_Working data_
[start]

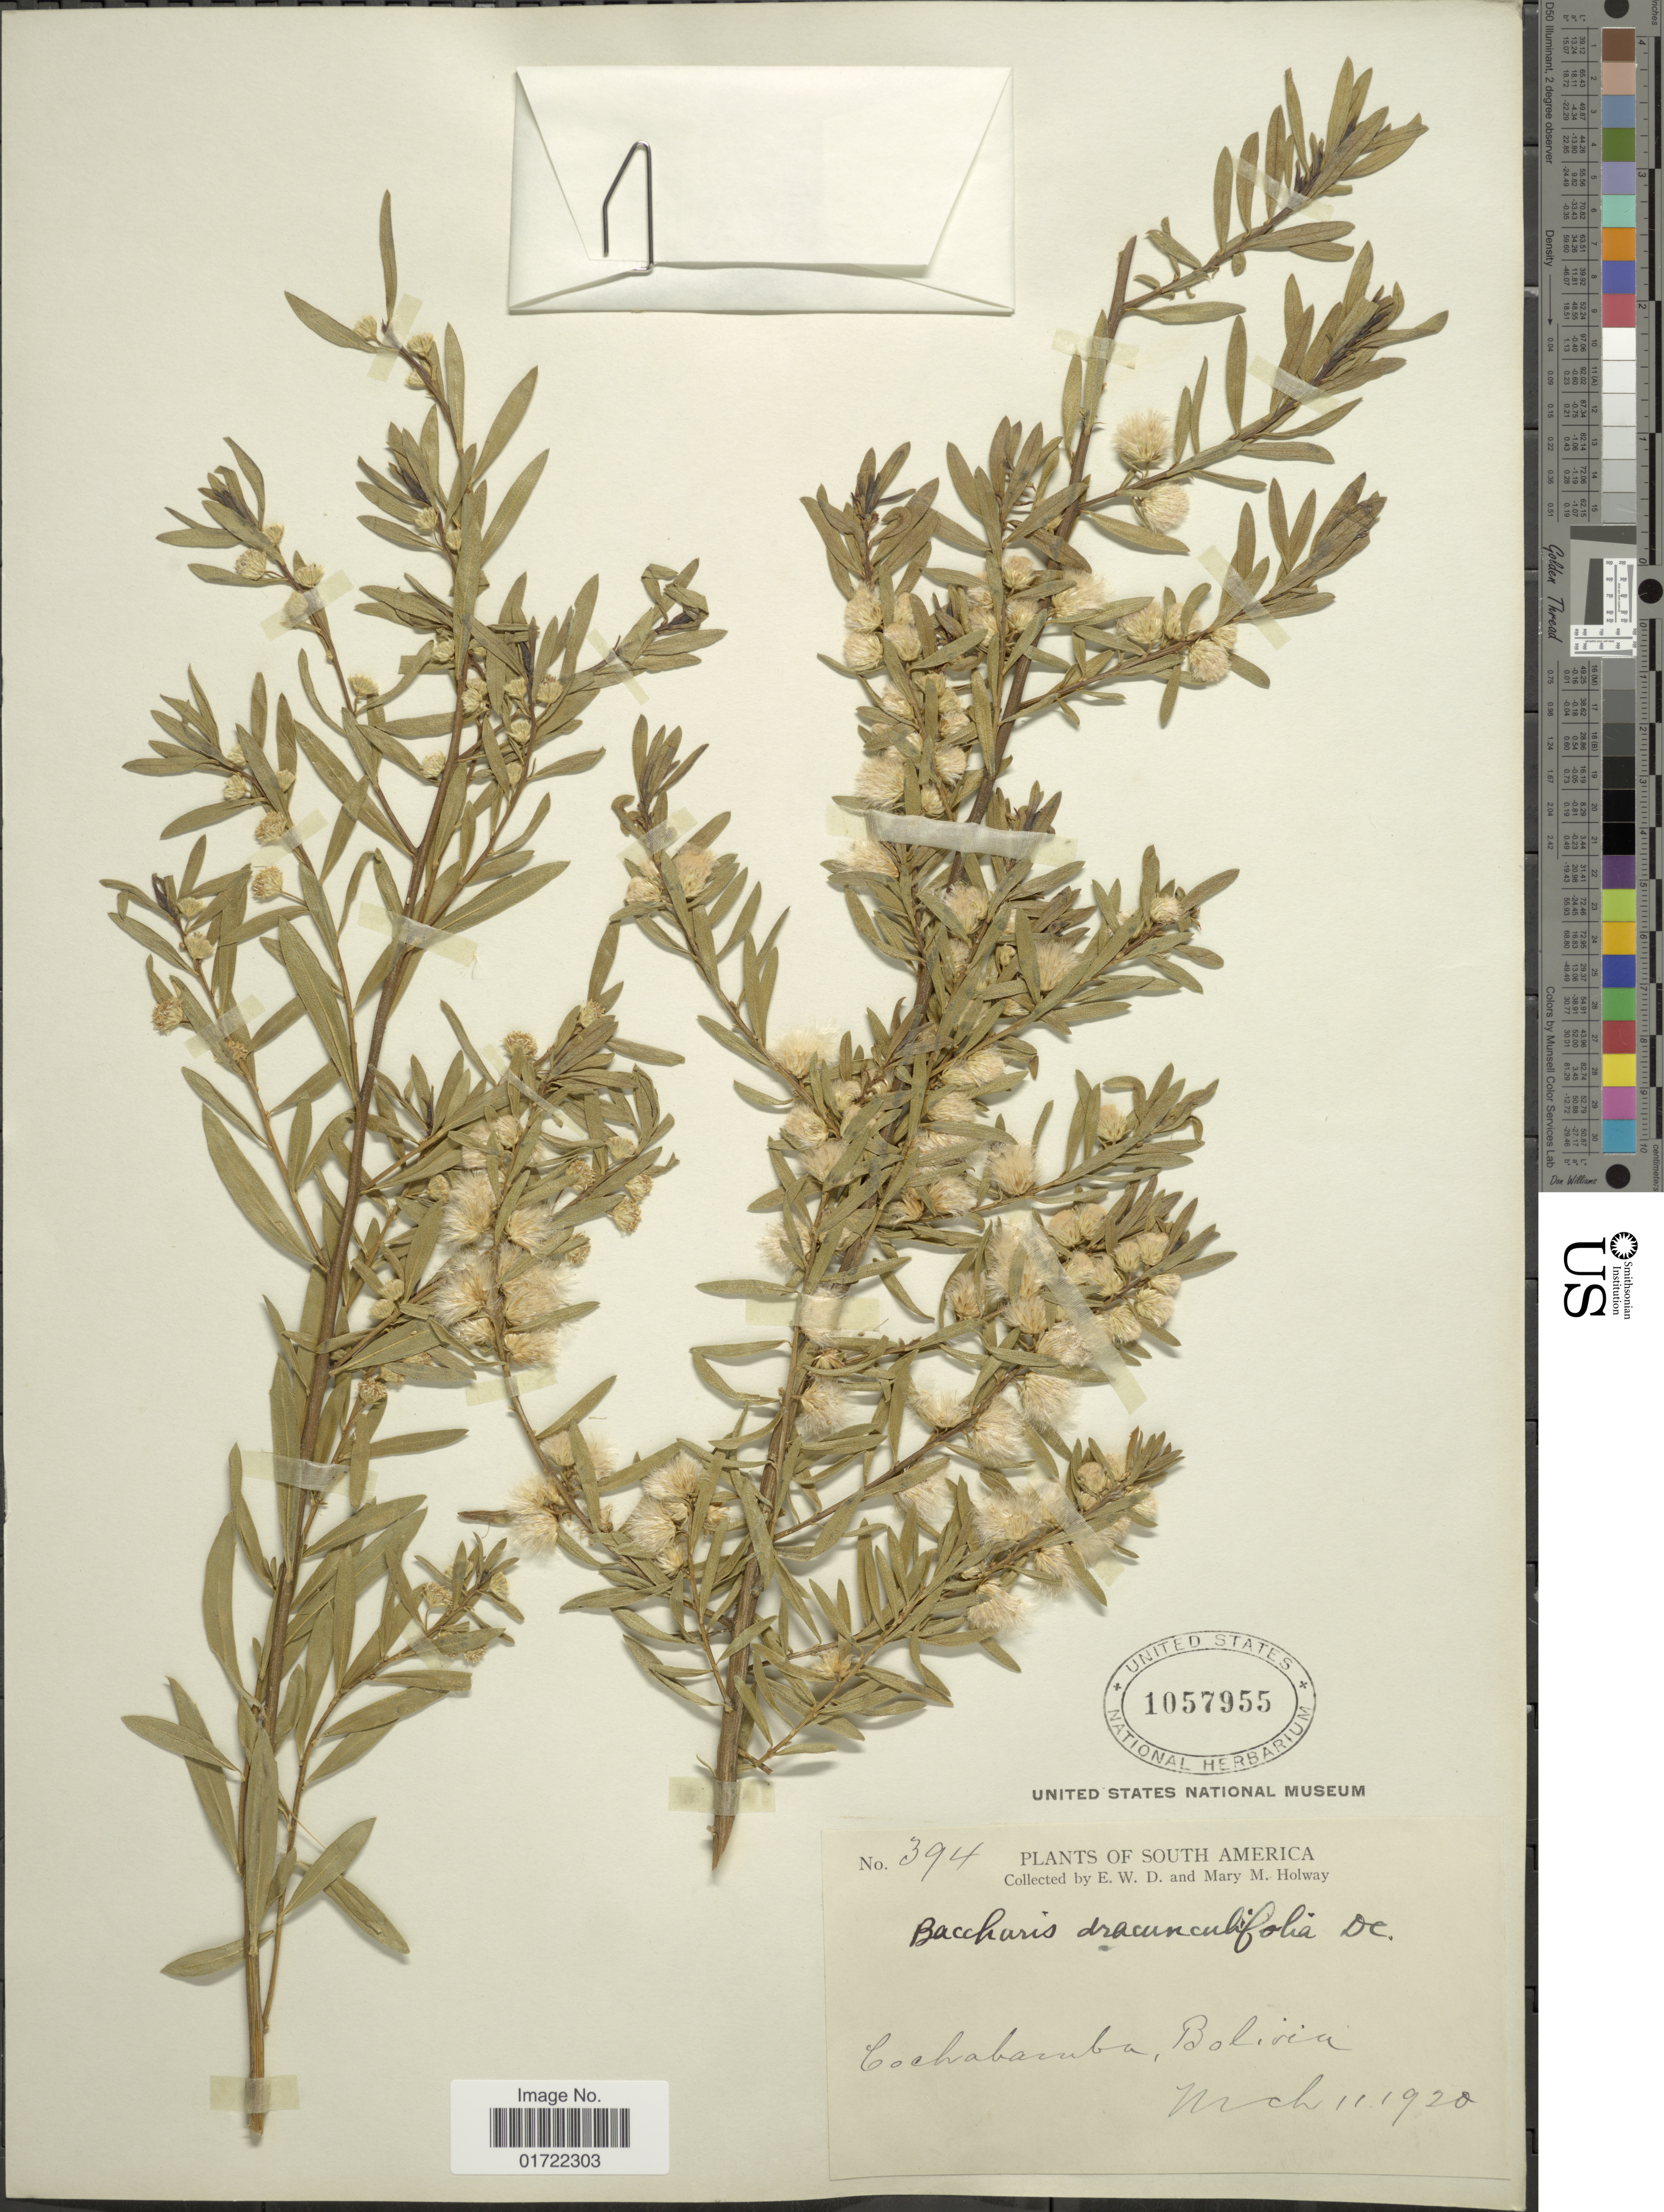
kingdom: Plantae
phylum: Tracheophyta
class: Magnoliopsida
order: Asterales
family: Asteraceae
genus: Baccharis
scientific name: Baccharis dracunculifolia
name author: DC.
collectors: E. W. D. Holway & M. M. Holway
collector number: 394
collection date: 1920-03-11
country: Bolivia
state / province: Cochabamba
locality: South America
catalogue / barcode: US 1057955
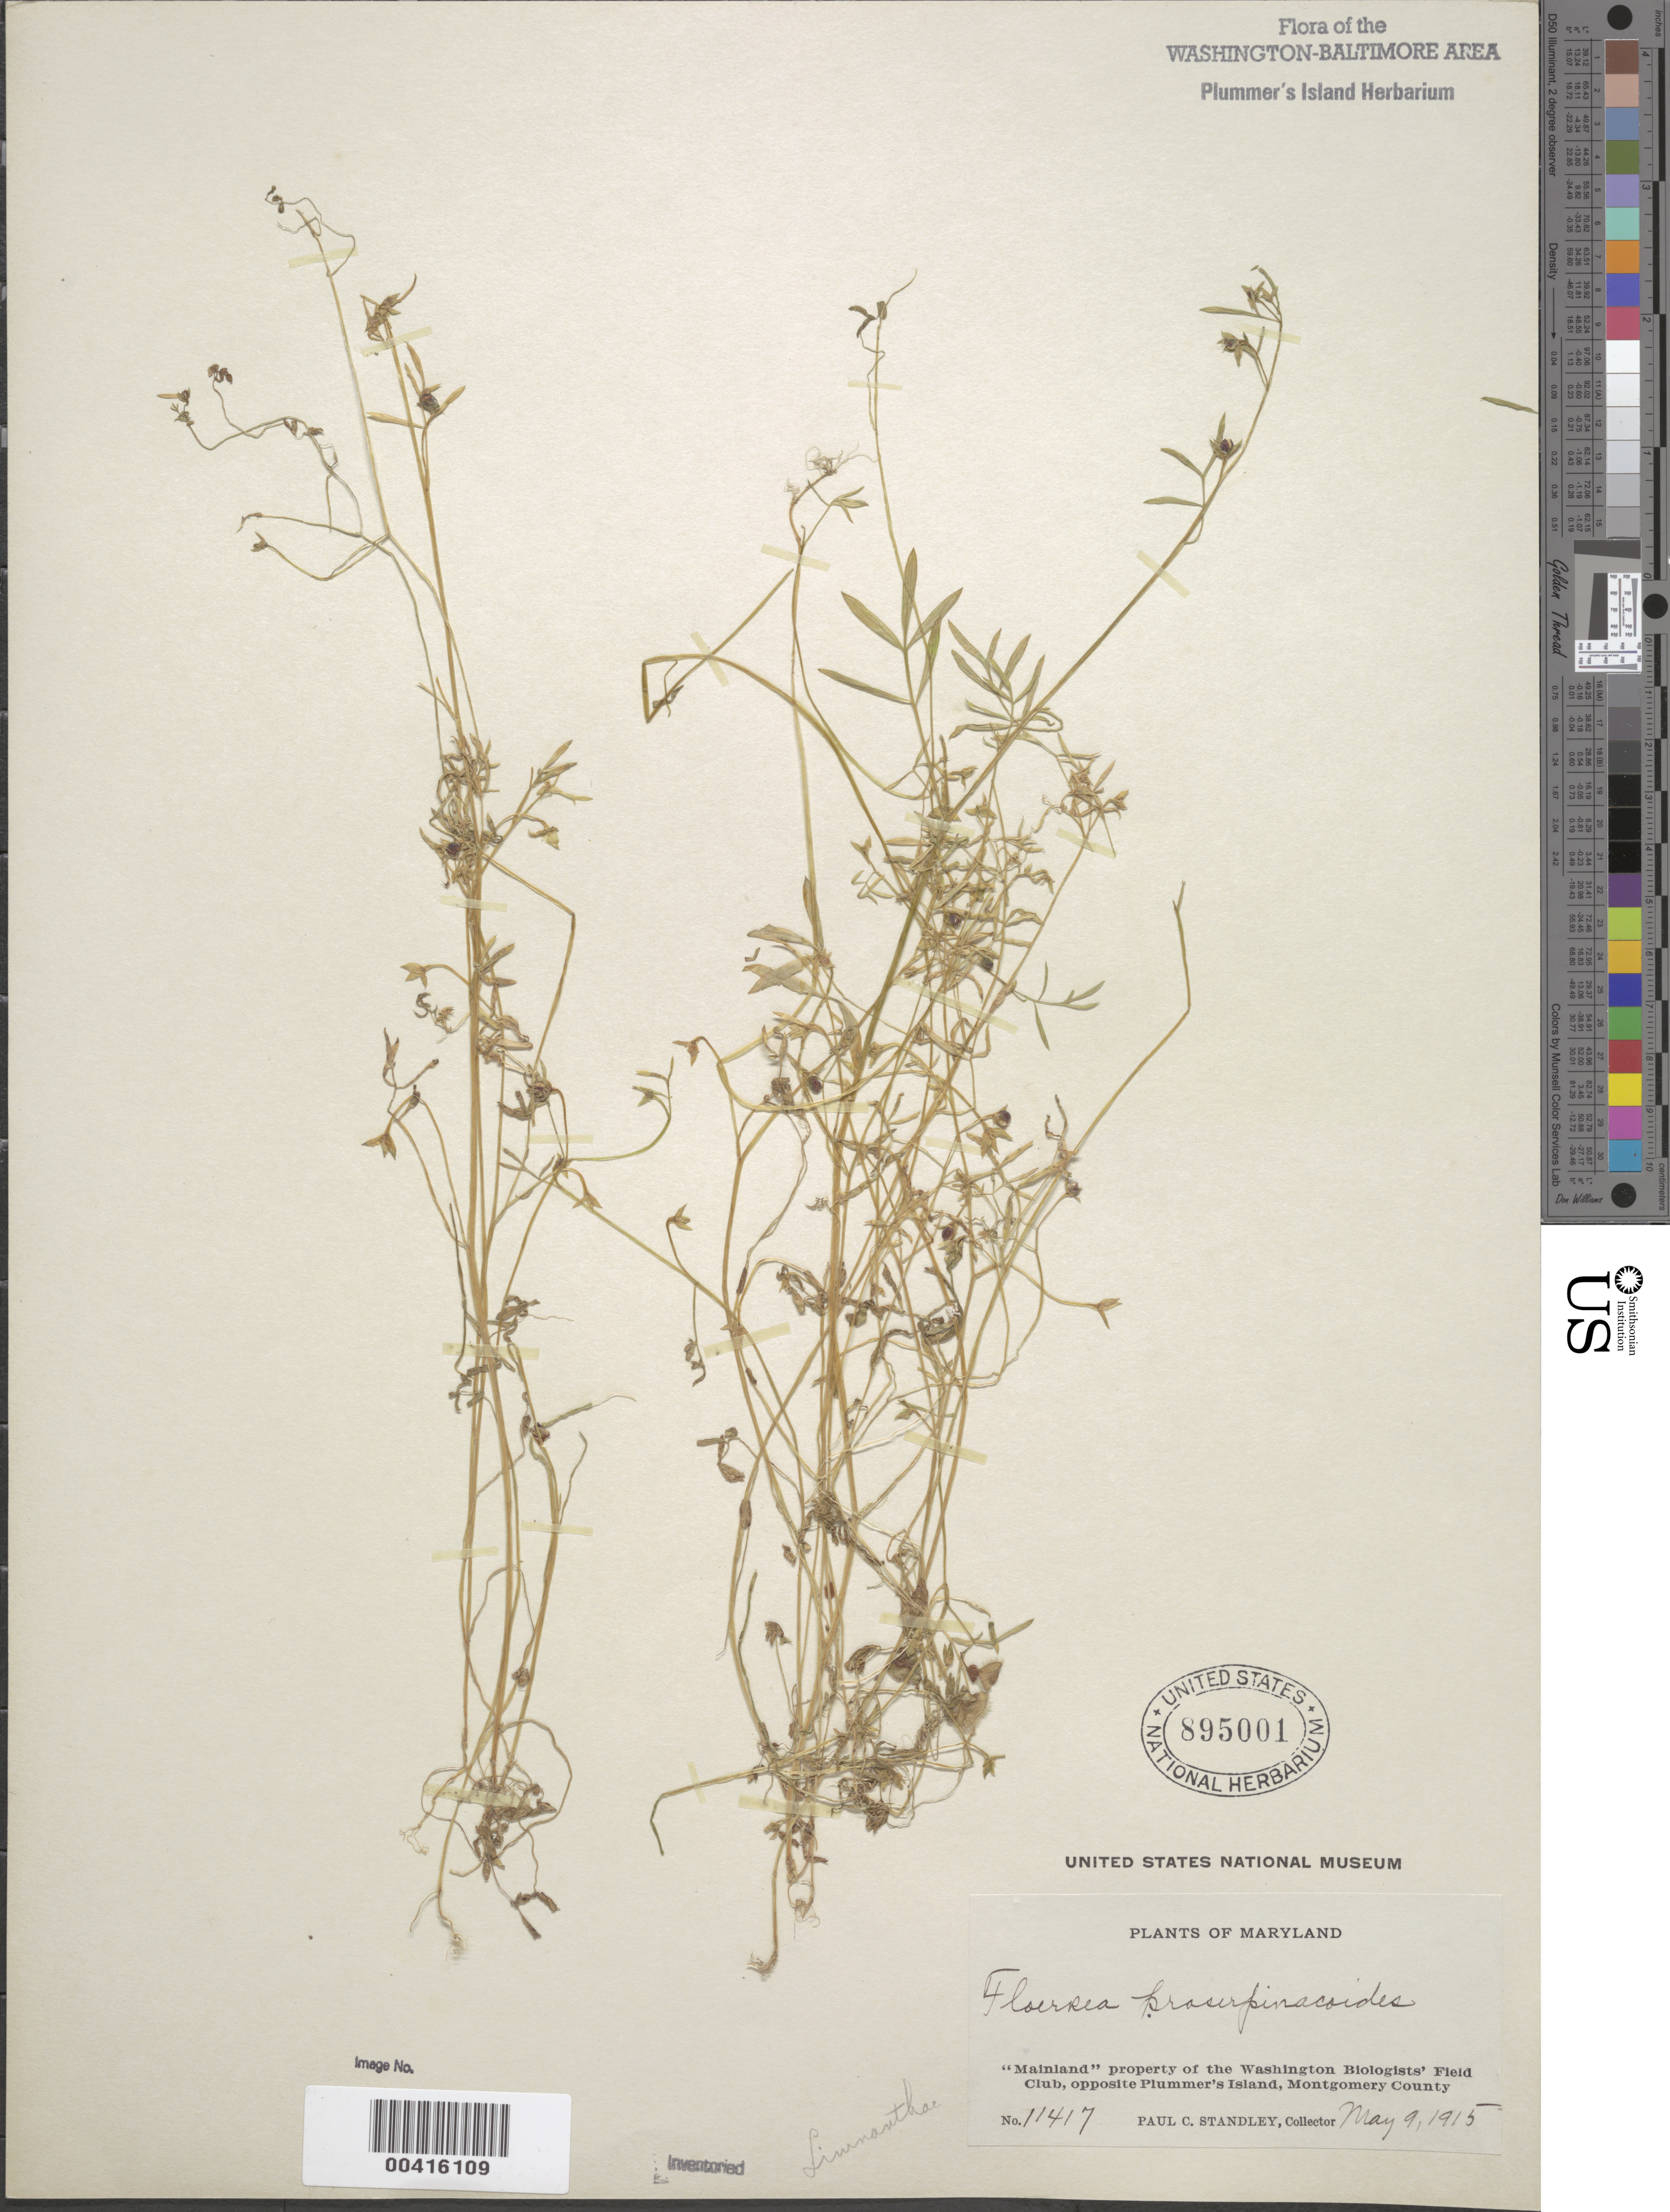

[end]

_What you will do_
Render every line of these items as a Markdown table with the columns "Row" and "Entry". Number the rows in order, skip blank lines, and leave out the pictures.

_Task solution_
| Row | Entry |
|---|---|
| 1 | kingdom: Plantae |
| 2 | phylum: Tracheophyta |
| 3 | class: Magnoliopsida |
| 4 | order: Asterales |
| 5 | family: Asteraceae |
| 6 | genus: Baccharis |
| 7 | scientific name: Baccharis dracunculifolia |
| 8 | name author: DC. |
| 9 | collectors: E. W. D. Holway & M. M. Holway |
| 10 | collector number: 394 |
| 11 | collection date: 1920-03-11 |
| 12 | country: Bolivia |
| 13 | state / province: Cochabamba |
| 14 | locality: South America |
| 15 | catalogue / barcode: US 1057955 |